Submitted to: Photosynthesis Research
Publication Type: Peer Reviewed Journal
Publication Acceptance Date: 3/28/2001
Publication Date: N/A
Citation: N/A Interpretive Summary: Atmospheric carbon dioxide will double during the next century due to the rapid pace of industrialization and deforestation. This could impact agricultural sustainability because plant growth is accelerated by enhanced carbon dioxide. Larger and faster growing plants create an increased demand for soil nutrients, particularly nitrogen. Plant growth with enriched carbon dioxide can be limited by rates of nitrogen uptake and utilization. Moreover, wheat and rice plants grown with elevated carbon dioxide often have a decreased percentage of total reduced nitrogen in the foliage and in the grain. The possibility, that losses of chlorophyll and leaf protein in carbon dioxide enriched plants were due to a growth induced nitrogen limitation, was tested. Nitrate and ammonium in barley leaves were measured at ambient and three times ambient carbon dioxide in the present controlled environment study using a complete mineral nutrient solution. Enzyme activity and amino acids involved in nitrate and ammonium assimilation were also determined. Elevated carbon dioxide produced small but significant changes in the nitrogen metabolism of barley leaves. It was concluded that low chlorophyll levels with enhanced carbon dioxide were not attributable to a growth induced nitrogen limitation. These findings supported the suggestion that future agricultural systems will be dependent on high soil fertility to avoid nitrogen limiting growth conditions and to protect the nutritional value of foods. Agricultural scientists, crop modelers, and government policy makers who have interest in Global Climate Change will benefit from this research.

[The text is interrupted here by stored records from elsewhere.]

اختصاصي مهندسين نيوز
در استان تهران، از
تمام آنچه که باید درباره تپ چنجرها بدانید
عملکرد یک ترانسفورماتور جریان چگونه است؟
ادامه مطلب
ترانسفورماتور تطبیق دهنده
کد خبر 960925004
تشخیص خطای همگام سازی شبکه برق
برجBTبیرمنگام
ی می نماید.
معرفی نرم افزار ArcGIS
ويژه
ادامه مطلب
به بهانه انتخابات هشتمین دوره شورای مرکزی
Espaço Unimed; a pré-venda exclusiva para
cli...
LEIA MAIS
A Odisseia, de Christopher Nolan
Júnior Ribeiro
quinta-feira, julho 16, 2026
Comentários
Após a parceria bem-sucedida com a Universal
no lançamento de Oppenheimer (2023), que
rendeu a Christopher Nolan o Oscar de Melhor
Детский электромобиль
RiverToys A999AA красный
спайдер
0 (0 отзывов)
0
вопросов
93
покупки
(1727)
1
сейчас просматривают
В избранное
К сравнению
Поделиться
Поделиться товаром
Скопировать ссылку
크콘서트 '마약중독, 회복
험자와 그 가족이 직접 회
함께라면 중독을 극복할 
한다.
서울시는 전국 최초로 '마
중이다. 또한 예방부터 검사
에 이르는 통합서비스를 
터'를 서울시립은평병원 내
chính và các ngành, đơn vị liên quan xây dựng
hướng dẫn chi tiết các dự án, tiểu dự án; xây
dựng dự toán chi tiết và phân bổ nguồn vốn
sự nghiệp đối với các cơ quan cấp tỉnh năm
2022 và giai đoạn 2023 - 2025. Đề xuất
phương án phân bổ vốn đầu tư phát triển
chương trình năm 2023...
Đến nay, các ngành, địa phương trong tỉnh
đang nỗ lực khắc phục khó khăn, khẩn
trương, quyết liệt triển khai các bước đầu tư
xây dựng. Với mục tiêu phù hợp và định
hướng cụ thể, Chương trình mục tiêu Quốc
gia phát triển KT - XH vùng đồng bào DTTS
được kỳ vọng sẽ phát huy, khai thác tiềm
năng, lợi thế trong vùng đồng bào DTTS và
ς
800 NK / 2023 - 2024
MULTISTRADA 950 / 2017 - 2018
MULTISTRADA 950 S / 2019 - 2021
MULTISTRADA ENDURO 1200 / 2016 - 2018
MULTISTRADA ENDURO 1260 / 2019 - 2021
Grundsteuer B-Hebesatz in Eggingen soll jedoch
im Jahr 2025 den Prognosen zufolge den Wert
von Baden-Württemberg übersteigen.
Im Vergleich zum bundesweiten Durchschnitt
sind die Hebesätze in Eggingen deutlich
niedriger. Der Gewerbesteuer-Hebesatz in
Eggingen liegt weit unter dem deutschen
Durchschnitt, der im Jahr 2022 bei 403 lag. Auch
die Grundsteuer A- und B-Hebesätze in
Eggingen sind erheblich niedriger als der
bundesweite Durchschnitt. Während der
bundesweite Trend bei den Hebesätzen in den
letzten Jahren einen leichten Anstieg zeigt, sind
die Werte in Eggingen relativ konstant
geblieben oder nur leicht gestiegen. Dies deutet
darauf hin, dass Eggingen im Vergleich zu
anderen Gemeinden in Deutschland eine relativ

Technical Abstract: Effects of atmospheric carbon dioxide enrichment on nitrogen metabolism and nitrate reductase activity were studied in barley primary leaves (Hordeum vulgare L. cv. Brant). Plants were grown in chambers under ambient (36 Pa) and elevated (100 Pa) carbon dioxide were fertilized daily with complete nutrient solution providing 12 millimolar nitrate and 2.5 millimolar ammonium. Foliar nitrate and ammonium were 27% and 42% lower (P greater than 0.01) in the elevated compared to ambient carbon dioxide treatments, respectively. A diurnal variation of ammonium was absent in the elevated carbon dioxide treatment. Enhanced carbon dioxide affected leaf ammonium levels by inhibiting photo respiration. Foliar nitrate was greater than 50 to 100-fold ammonium and variations of total nitrate were not observed in either treatment. Total and Mg2+ inhibited nitrate reductase activities were slightly lower (P greater than 0.01) in enhanced compared to ambient carbon dioxide between eight and 15 DAS. The diurnal variation of total nitrate reductase activity in barley primary leaves was similar in ambient and elevated carbon dioxide but enzyme measurements taken between seven and 10 h of the photo period were decreased (P greater than 0.05) by carbon dioxide enrichment. The above findings showed only slight modifications in leaf nitrogen metabolisms. Consequently, it was not likely that the extensive chlorosis of barley primary leaves observed under enhanced carbon dioxide was attributable to a nutritionally induced nitrogen limitation.